Re: XML representation of a Table

Michael Kay (M.H.Kay@eng.icl.co.uk)
Wed, 21 Oct 1998 16:28:10 +0100


> I just wrote an application which creates XML file from the table. All
you
>hava to do is to to give the table name and it will generate the XML. My
>Question, i just wanted to know, whether the XML generated is correct.

Sounds a useful application, I'd like to know more about it (especially if
you can do the reverse as well!). You can check whether the XML is "correct"
(i.e. valid and well-formed) by putting it through any xml parser, I think
xp is one of the strictest. Some test cases you need to check are your
handling of non-ASCII characters and special characters such as "<" in your
data. You also need to consider whether CR/LF characters in your data are
significant: XML treats CR=LF=CRLF which may not be what you want.

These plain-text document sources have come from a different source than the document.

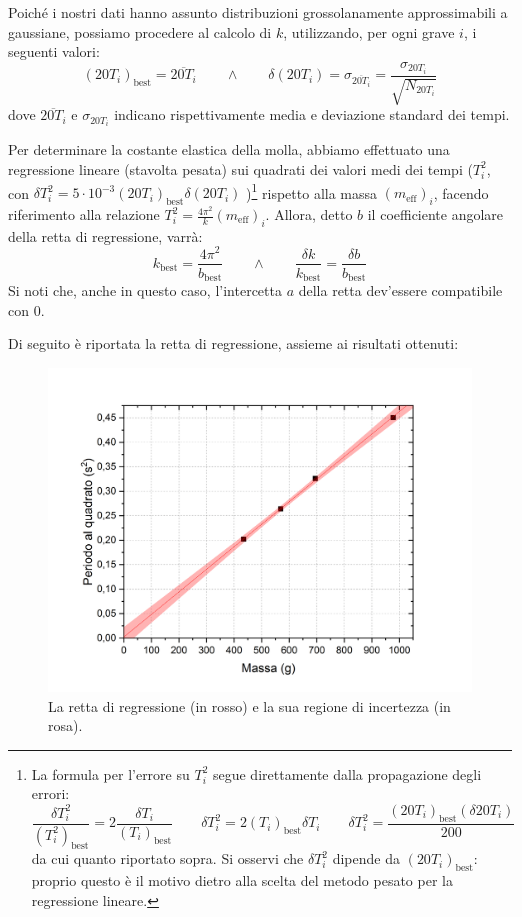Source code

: \documentclass{article}
\begin{document}
Poiché i nostri dati hanno assunto distribuzioni grossolanamente
approssimabili a gaussiane, possiamo procedere al calcolo di $k$,
utilizzando, per ogni grave $i$, i seguenti valori:
\[
    \left(20T_i\right)_\text{best} = \overline{20T_i}
    \qquad\wedge\qquad
    \delta\left(20T_i\right) =
    \sigma_{\overline{20T_i}} =
    \frac{\sigma_{20T_i}}{\sqrt{N_{20T_i}}}
\]
dove $\overline{20T_i}$ e $\sigma_{20T_i}$ indicano rispettivamente
media e deviazione standard dei tempi.

Per determinare la costante elastica della molla, abbiamo effettuato
una regressione lineare (stavolta pesata) sui quadrati dei valori medi
dei tempi ($T_i^2$, con
$\delta T_i^2 = 5 \cdot 10^{-3} (20 T_i)_\text{best} \delta(20 T_i)$
)\footnote[2]{
    La formula per l'errore su $T_i^2$ segue direttamente dalla
    propagazione degli errori:
    \[
        \frac{\delta T_i^2}{\left(T_i^2\right)_\text{best}} = 2\frac{\delta T_i}{{\left(T_i\right)}_\text{best}}
        \qquad
        \delta T_i^2 = 2\left(T_i\right)_\text{best}\delta T_i
        \qquad
        \delta T_i^2 = \frac{\left(20T_i\right)_\text{best}(\delta 20T_i)}{200}
    \]
    da cui quanto riportato sopra.
    Si osservi che $\delta T_i^2$ dipende da
    $\left(20T_i\right)_\text{best}$:
    proprio questo è il motivo dietro alla scelta del metodo pesato
    per la regressione lineare.
} rispetto alla massa $\left(m_\text{eff}\right)_i$, facendo riferimento
alla relazione $T_i^2 = \frac{4\pi^2}{k} \left(m_\text{eff}\right)_i$. Allora, detto $b$ il
coefficiente angolare della retta di regressione, varrà:
\[
    k_\text{best}=\frac{4\pi^2}{b_\text{best}}
    \qquad\wedge\qquad
    \frac{\delta k}{k_\text{best}}=\frac{\delta b}{b_\text{best}}
\]
Si noti che, anche in questo caso, l'intercetta $a$ della retta dev'essere
compatibile con $0$.

Di seguito è riportata la retta di regressione, assieme ai risultati ottenuti:

\begin{figure}[H]
    \includegraphics[trim={0 1.8cm 0 0},width=\textwidth]{DinamicoReg.jpg}
    \caption{
        La retta di regressione (in rosso)
        e la sua regione di incertezza (in rosa).
    }
\end{figure}
\end{document}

One observation, in your DTD all the columns of the table are declared
mandatory, this gives you no way of handling null values (the obvious
representation of a null value is to omit the relevant element).

Another issue you may need to address is that not every SQL table and column
identifier is a valid XML name. For example, SQL identifiers can contain
spaces.

You will also have to think about how to encode binary (blob) fields.

For large tables your representation is very inefficient in space terms.
Often we don't worry about this in XML work, but relational tables can reach
gigabytes in size even without all these tags. An alternative I would
consider for large tables is:

<TABLEDEF NAME="ACTION">
<COLUMNS>
<COL NAME="ACTION_ID"/><COL NAME="ACTION_DESC"/> etc
</COLUMNS>
</TABLEDEF>
<TABLE NAME="ACTION">
<ROW>A<C/>Activate<C/>A<C/>PASSTEST<C/>1998-02-23 09:44:00.000</ROW>
<ROW>...</ROW>
</TABLE>

I don't think the gurus would recommend using empty elements as separators
like this, but it is a perfectly legitimate use of XML.

Finally, a transfer format for relational tables also needs to be able to
represent the metadata; my example heads in this direction.

Regards,
Mike Kay